During Pregnancy

Pregnancy can be a thrilling and wonderful part of a woman's life. But it can also be a little scary. Every woman has questions about what to do and what not to do, to make sure she has a healthy pregnancy and a healthy baby. Most women do not have problems during pregnancy. But sometimes complications can still develop no matter what you do. Over the next nine months, you will be going through many different and exciting changes. You may also run into some challenges.

Find more information about BlueCare Tennessee's maternity program

. Prenatal Care

Prenatal care is the health care you get when you are pregnant. It includes care given by your doctor and the care you give yourself. The first prenatal care appointment with a doctor should be made as soon as you think you are pregnant.

Prenatal care is a priority. Seeing a doctor often can improve your chances of having a healthier baby. Regular office visits can also help keep you from having your baby too early. Plus, you can cut the chances of having other serious problems during pregnancy.

You can choose either a doctor or midwife to take care of you during your pregnancy. This person will also deliver your baby. Choosing the right health care provider is only the first step to prenatal care.

The next step is building a good relationship with your health care provider. A good relationship between you and your provider is an important part of good health care. You must be able to communicate well with each other so that your needs are met. Remember that patients who have good relationships with their providers tend to be more satisfied with their care. They are also more apt to have better results.

Eat healthy

You just need to eat smart and make sure that most of your choices are healthy ones. That's because the foods you eat can affect the growth of your baby. Eat three regular meals a day or six small meals. Avoid too much sugar and fat in your diet. Choose foods that give you folic acid, protein, vitamins, minerals, and iron. These all provide nourishment for your growing baby. Make sure you're eating dairy products, leafy vegetables and dried beans. Good sources of iron include red meat, dried beans, eggs, and leafy green vegetables.

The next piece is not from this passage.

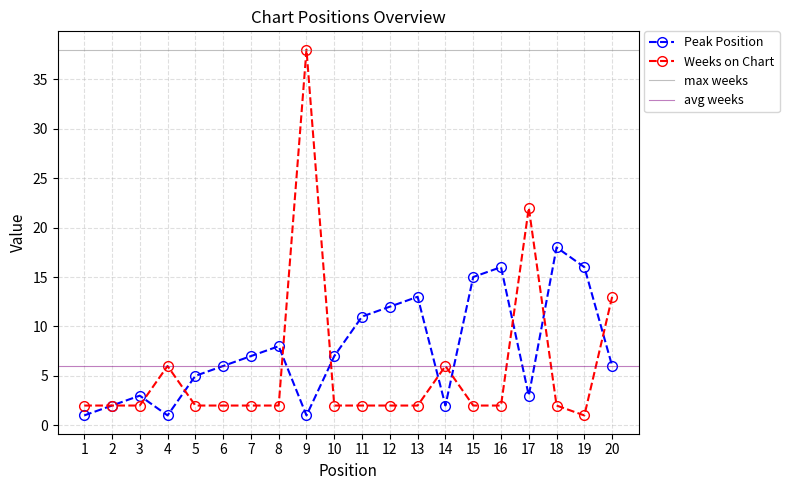

True or false: Peak Position and Weeks on Chart cross at least once.

True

Drink plenty of fluids too (6-8 glasses a day). Keep in mind that real 100 percent fruit juice or water is better for you than coffee or soda. Your doctor can advise you on what to eat and drink during your pregnancy.

Take folic acid

Folic acid is a vitamin that is needed in pregnancy. It helps prevent birth defects of the brain and spinal cord when taken very early in pregnancy. This vitamin is available in most multivitamins and some foods. Folic acid can also be taken alone as a dietary supplement. Talk to your doctor about your folic acid needs.

Take prenatal vitamins

At your first prenatal appointment, your doctor will give you a prescription for prenatal vitamins. Taking these, plus eating a healthy diet, ensures your baby gets the vitamins and minerals needed for growth. Talk to your doctor about the best way to take your vitamins.

Keep fit

Exercise can be a great way to stay in shape during pregnancy. It boosts your energy level, helps manage stress and gets you ready for the strain of labor. Working out can even keep symptoms, like varicose veins and backache, to a minimum. Women who work out while pregnant seem to recover faster after their baby is born. One of the best exercises during pregnancy is walking. Twenty minutes of walking a day can lift your spirits and strengthen your body. Swimming, low-impact aerobics, and yoga are also good exercises. Talk to your doctor before beginning any exercise program while you're pregnant.

Get plenty of rest

Feeling tired is normal during pregnancy. This is especially true during the first and third trimesters. Ten to 11 hours a night is not unusual for pregnant women. To squeeze in enough hours of sleep, you may need to go to bed earlier than usual. This is mainly the case if you find yourself waking up a few times during the night. So, go to bed when you feel tired. Don't push yourself to stay awake until your usual bedtime. Also, rest when you can during the day. Good times to rest are during your lunch hour or before dinner. If you work, take many breaks to pace yourself and renew your energy.

No tobacco, alcohol or drug use

Smoking , drinking and using drinks can harm your baby's health. Talk to your doctor as soon as possible to get help quitting all of these substances.